• _Exercise description_
Here are some records; return them all exactly.

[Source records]

---*---

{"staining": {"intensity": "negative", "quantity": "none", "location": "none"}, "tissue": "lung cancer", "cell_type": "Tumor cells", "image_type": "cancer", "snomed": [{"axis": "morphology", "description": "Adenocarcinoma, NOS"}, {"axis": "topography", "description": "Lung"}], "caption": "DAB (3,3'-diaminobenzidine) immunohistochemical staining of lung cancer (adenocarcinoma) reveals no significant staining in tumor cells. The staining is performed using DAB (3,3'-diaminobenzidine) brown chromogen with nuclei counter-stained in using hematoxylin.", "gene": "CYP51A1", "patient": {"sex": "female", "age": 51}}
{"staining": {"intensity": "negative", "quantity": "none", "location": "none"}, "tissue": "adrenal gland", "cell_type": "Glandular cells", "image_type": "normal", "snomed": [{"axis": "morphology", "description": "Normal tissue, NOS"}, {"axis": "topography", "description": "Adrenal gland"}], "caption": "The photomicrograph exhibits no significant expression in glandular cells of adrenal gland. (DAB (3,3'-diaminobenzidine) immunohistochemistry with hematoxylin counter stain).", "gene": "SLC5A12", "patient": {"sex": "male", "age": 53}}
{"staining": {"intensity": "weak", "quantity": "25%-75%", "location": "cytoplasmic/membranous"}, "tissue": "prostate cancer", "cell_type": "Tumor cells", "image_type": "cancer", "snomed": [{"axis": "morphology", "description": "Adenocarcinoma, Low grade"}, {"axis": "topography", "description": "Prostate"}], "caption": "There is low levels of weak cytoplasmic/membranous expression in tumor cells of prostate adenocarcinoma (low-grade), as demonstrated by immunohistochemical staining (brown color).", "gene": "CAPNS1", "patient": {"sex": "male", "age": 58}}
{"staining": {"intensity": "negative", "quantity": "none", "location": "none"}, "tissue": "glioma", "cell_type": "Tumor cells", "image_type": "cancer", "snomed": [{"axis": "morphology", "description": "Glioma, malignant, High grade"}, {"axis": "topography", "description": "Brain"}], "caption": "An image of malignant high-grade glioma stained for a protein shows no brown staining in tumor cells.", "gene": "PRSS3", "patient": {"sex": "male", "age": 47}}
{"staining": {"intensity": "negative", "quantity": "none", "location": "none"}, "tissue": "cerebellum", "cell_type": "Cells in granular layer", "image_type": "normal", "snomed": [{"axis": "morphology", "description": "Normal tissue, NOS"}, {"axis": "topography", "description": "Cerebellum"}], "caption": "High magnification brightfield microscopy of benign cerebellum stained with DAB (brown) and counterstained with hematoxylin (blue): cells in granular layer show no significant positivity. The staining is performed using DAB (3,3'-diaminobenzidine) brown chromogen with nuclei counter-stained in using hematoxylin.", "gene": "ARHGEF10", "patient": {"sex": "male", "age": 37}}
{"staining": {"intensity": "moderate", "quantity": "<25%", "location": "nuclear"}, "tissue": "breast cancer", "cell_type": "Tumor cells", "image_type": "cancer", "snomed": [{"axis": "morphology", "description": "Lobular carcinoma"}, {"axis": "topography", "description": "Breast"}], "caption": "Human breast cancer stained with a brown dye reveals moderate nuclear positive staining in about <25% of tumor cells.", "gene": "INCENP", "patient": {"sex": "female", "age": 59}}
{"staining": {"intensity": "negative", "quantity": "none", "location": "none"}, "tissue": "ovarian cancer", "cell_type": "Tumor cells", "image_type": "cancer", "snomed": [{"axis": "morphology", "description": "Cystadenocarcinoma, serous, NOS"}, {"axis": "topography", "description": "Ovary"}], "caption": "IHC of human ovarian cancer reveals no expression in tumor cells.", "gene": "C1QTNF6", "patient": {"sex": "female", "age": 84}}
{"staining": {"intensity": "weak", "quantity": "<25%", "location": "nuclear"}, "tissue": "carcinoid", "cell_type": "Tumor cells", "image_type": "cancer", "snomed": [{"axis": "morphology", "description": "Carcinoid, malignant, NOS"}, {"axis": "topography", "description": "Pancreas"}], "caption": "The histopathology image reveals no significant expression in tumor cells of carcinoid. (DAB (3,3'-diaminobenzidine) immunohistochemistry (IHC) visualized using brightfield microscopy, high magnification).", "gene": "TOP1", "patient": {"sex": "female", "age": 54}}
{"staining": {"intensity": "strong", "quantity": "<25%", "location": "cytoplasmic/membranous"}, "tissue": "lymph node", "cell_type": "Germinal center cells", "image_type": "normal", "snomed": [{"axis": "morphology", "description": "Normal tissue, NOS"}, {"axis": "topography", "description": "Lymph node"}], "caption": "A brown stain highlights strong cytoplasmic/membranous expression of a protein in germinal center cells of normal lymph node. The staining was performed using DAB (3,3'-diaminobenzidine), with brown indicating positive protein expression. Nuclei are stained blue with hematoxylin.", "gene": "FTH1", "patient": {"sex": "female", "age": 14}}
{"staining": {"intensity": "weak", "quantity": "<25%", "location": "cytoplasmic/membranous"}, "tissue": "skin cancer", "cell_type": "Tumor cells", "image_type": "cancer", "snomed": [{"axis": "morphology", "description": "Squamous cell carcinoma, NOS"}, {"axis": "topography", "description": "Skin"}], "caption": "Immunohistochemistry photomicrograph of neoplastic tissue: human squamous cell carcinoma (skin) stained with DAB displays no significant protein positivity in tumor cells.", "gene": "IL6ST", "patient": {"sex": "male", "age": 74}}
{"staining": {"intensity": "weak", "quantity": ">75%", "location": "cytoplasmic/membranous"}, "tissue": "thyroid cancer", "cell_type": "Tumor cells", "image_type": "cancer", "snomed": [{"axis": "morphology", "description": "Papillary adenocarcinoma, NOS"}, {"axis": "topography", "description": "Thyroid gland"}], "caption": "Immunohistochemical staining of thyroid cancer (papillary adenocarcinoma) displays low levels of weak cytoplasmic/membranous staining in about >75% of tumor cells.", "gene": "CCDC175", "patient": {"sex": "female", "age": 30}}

---*---

• _Result for this task_
{"staining": {"intensity": "negative", "quantity": "none", "location": "none"}, "tissue": "lung cancer", "cell_type": "Tumor cells", "image_type": "cancer", "snomed": [{"axis": "morphology", "description": "Adenocarcinoma, NOS"}, {"axis": "topography", "description": "Lung"}], "caption": "DAB (3,3'-diaminobenzidine) immunohistochemical staining of lung cancer (adenocarcinoma) reveals no significant staining in tumor cells. The staining is performed using DAB (3,3'-diaminobenzidine) brown chromogen with nuclei counter-stained in using hematoxylin.", "gene": "CYP51A1", "patient": {"sex": "female", "age": 51}}
{"staining": {"intensity": "negative", "quantity": "none", "location": "none"}, "tissue": "adrenal gland", "cell_type": "Glandular cells", "image_type": "normal", "snomed": [{"axis": "morphology", "description": "Normal tissue, NOS"}, {"axis": "topography", "description": "Adrenal gland"}], "caption": "The photomicrograph exhibits no significant expression in glandular cells of adrenal gland. (DAB (3,3'-diaminobenzidine) immunohistochemistry with hematoxylin counter stain).", "gene": "SLC5A12", "patient": {"sex": "male", "age": 53}}
{"staining": {"intensity": "weak", "quantity": "25%-75%", "location": "cytoplasmic/membranous"}, "tissue": "prostate cancer", "cell_type": "Tumor cells", "image_type": "cancer", "snomed": [{"axis": "morphology", "description": "Adenocarcinoma, Low grade"}, {"axis": "topography", "description": "Prostate"}], "caption": "There is low levels of weak cytoplasmic/membranous expression in tumor cells of prostate adenocarcinoma (low-grade), as demonstrated by immunohistochemical staining (brown color).", "gene": "CAPNS1", "patient": {"sex": "male", "age": 58}}
{"staining": {"intensity": "negative", "quantity": "none", "location": "none"}, "tissue": "glioma", "cell_type": "Tumor cells", "image_type": "cancer", "snomed": [{"axis": "morphology", "description": "Glioma, malignant, High grade"}, {"axis": "topography", "description": "Brain"}], "caption": "An image of malignant high-grade glioma stained for a protein shows no brown staining in tumor cells.", "gene": "PRSS3", "patient": {"sex": "male", "age": 47}}
{"staining": {"intensity": "negative", "quantity": "none", "location": "none"}, "tissue": "cerebellum", "cell_type": "Cells in granular layer", "image_type": "normal", "snomed": [{"axis": "morphology", "description": "Normal tissue, NOS"}, {"axis": "topography", "description": "Cerebellum"}], "caption": "High magnification brightfield microscopy of benign cerebellum stained with DAB (brown) and counterstained with hematoxylin (blue): cells in granular layer show no significant positivity. The staining is performed using DAB (3,3'-diaminobenzidine) brown chromogen with nuclei counter-stained in using hematoxylin.", "gene": "ARHGEF10", "patient": {"sex": "male", "age": 37}}
{"staining": {"intensity": "moderate", "quantity": "<25%", "location": "nuclear"}, "tissue": "breast cancer", "cell_type": "Tumor cells", "image_type": "cancer", "snomed": [{"axis": "morphology", "description": "Lobular carcinoma"}, {"axis": "topography", "description": "Breast"}], "caption": "Human breast cancer stained with a brown dye reveals moderate nuclear positive staining in about <25% of tumor cells.", "gene": "INCENP", "patient": {"sex": "female", "age": 59}}
{"staining": {"intensity": "negative", "quantity": "none", "location": "none"}, "tissue": "ovarian cancer", "cell_type": "Tumor cells", "image_type": "cancer", "snomed": [{"axis": "morphology", "description": "Cystadenocarcinoma, serous, NOS"}, {"axis": "topography", "description": "Ovary"}], "caption": "IHC of human ovarian cancer reveals no expression in tumor cells.", "gene": "C1QTNF6", "patient": {"sex": "female", "age": 84}}
{"staining": {"intensity": "weak", "quantity": "<25%", "location": "nuclear"}, "tissue": "carcinoid", "cell_type": "Tumor cells", "image_type": "cancer", "snomed": [{"axis": "morphology", "description": "Carcinoid, malignant, NOS"}, {"axis": "topography", "description": "Pancreas"}], "caption": "The histopathology image reveals no significant expression in tumor cells of carcinoid. (DAB (3,3'-diaminobenzidine) immunohistochemistry (IHC) visualized using brightfield microscopy, high magnification).", "gene": "TOP1", "patient": {"sex": "female", "age": 54}}
{"staining": {"intensity": "strong", "quantity": "<25%", "location": "cytoplasmic/membranous"}, "tissue": "lymph node", "cell_type": "Germinal center cells", "image_type": "normal", "snomed": [{"axis": "morphology", "description": "Normal tissue, NOS"}, {"axis": "topography", "description": "Lymph node"}], "caption": "A brown stain highlights strong cytoplasmic/membranous expression of a protein in germinal center cells of normal lymph node. The staining was performed using DAB (3,3'-diaminobenzidine), with brown indicating positive protein expression. Nuclei are stained blue with hematoxylin.", "gene": "FTH1", "patient": {"sex": "female", "age": 14}}
{"staining": {"intensity": "weak", "quantity": "<25%", "location": "cytoplasmic/membranous"}, "tissue": "skin cancer", "cell_type": "Tumor cells", "image_type": "cancer", "snomed": [{"axis": "morphology", "description": "Squamous cell carcinoma, NOS"}, {"axis": "topography", "description": "Skin"}], "caption": "Immunohistochemistry photomicrograph of neoplastic tissue: human squamous cell carcinoma (skin) stained with DAB displays no significant protein positivity in tumor cells.", "gene": "IL6ST", "patient": {"sex": "male", "age": 74}}
{"staining": {"intensity": "weak", "quantity": ">75%", "location": "cytoplasmic/membranous"}, "tissue": "thyroid cancer", "cell_type": "Tumor cells", "image_type": "cancer", "snomed": [{"axis": "morphology", "description": "Papillary adenocarcinoma, NOS"}, {"axis": "topography", "description": "Thyroid gland"}], "caption": "Immunohistochemical staining of thyroid cancer (papillary adenocarcinoma) displays low levels of weak cytoplasmic/membranous staining in about >75% of tumor cells.", "gene": "CCDC175", "patient": {"sex": "female", "age": 30}}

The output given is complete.